Nigeria's telecommunications sector achieved remarkable growth in 2024, with mobile service revenue reaching $7.6 billion according to a new PwC report. The Nigerian market is projected to grow at an impressive 8% compound annual growth rate (CAGR) between 2023 and 2028, positioning it among the world's fastest-expanding telecom markets.
This growth stands in contrast to the broader global telecommunications industry, which faces headwinds despite PwC forecasting total revenue to reach $1.3 trillion by 2028. Worldwide telecom service revenue across fixed and mobile networks increased by 4.3% in 2023 to $1.14 trillion, but future growth is expected to slow to a CAGR of just 2.9% through 2028—below projected inflation rates.
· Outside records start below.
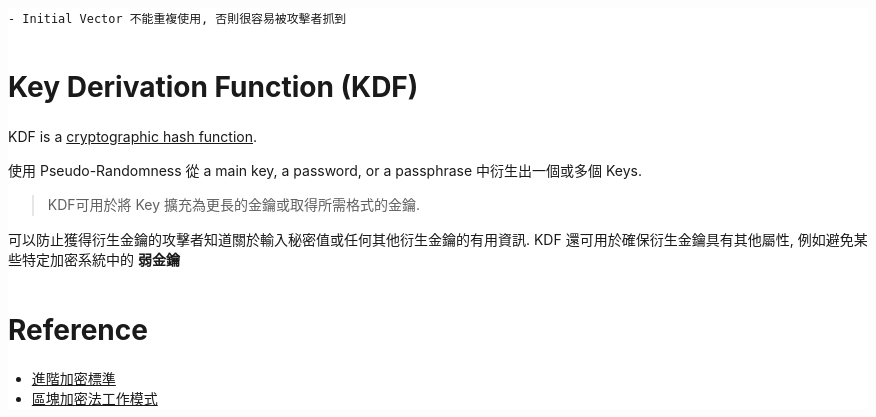     - Initial Vector 不能重複使用, 否則很容易被攻擊者抓到

# Key Derivation Function (KDF)

KDF is a [cryptographic hash function](https://en.wikipedia.org/wiki/Cryptographic_hash_function).

使用 Pseudo-Randomness 從  a main key, a password, or a passphrase 中衍生出一個或多個 Keys. <br>
> KDF可用於將 Key 擴充為更長的金鑰或取得所需格式的金鑰.

可以防止獲得衍生金鑰的攻擊者知道關於輸入秘密值或任何其他衍生金鑰的有用資訊.
KDF 還可用於確保衍生金鑰具有其他屬性, 例如避免某些特定加密系統中的 **弱金鑰**


# Reference

+ [進階加密標準](https://zh.wikipedia.org/wiki/%E9%AB%98%E7%BA%A7%E5%8A%A0%E5%AF%86%E6%A0%87%E5%87%86)
+ [區塊加密法工作模式](https://zh.wikipedia.org/wiki/%E5%88%86%E7%BB%84%E5%AF%86%E7%A0%81%E5%B7%A5%E4%BD%9C%E6%A8%A1%E5%BC%8F)
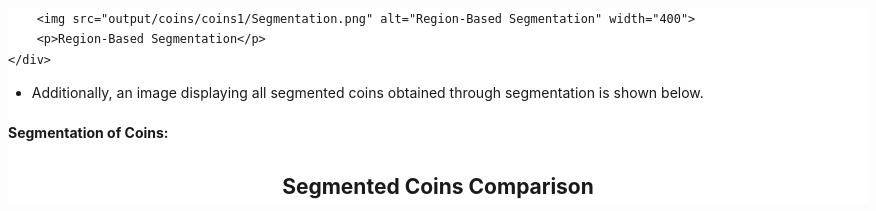         <img src="output/coins/coins1/Segmentation.png" alt="Region-Based Segmentation" width="400">
        <p>Region-Based Segmentation</p>
    </div>
</div>

- Additionally, an image displaying all segmented coins obtained through segmentation is shown below.

#### Segmentation of Coins:
<div style="text-align: center; margin-bottom: 10px;">
    <h2>Segmented Coins Comparison</h2>
</div>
Nigeria's telecom expansion is primarily subscription-driven rather than through increased average revenue per user (ARPU). "In Nigeria, fixed-line ARPU is projected to decline at a CAGR of –1.4%, while subscriber numbers rise at a CAGR of 9.8%," the report notes.
The PwC Global Telecom Outlook highlights a fundamental industry challenge: increasing commoditization of core products and services, making price increases difficult despite ongoing infrastructure investment requirements. Nevertheless, the report identifies an additional $200 billion in potential incremental revenue growth across the global sector by 2028.
Regional performance varies significantly, with emerging markets including Nigeria, India, Egypt, and Kenya showing above-average growth, while mature markets like Japan and Switzerland experience stagnation or decline. Colombia leads mobile revenue growth at a 10.5% CAGR, followed by India and Argentina.
Fixed broadband and mobile subscriptions are expected to grow steadily worldwide at CAGRs of 3.8% and 4.3% respectively through 2028, while fixed voice subscriptions are projected to decline at a CAGR of -1.8%.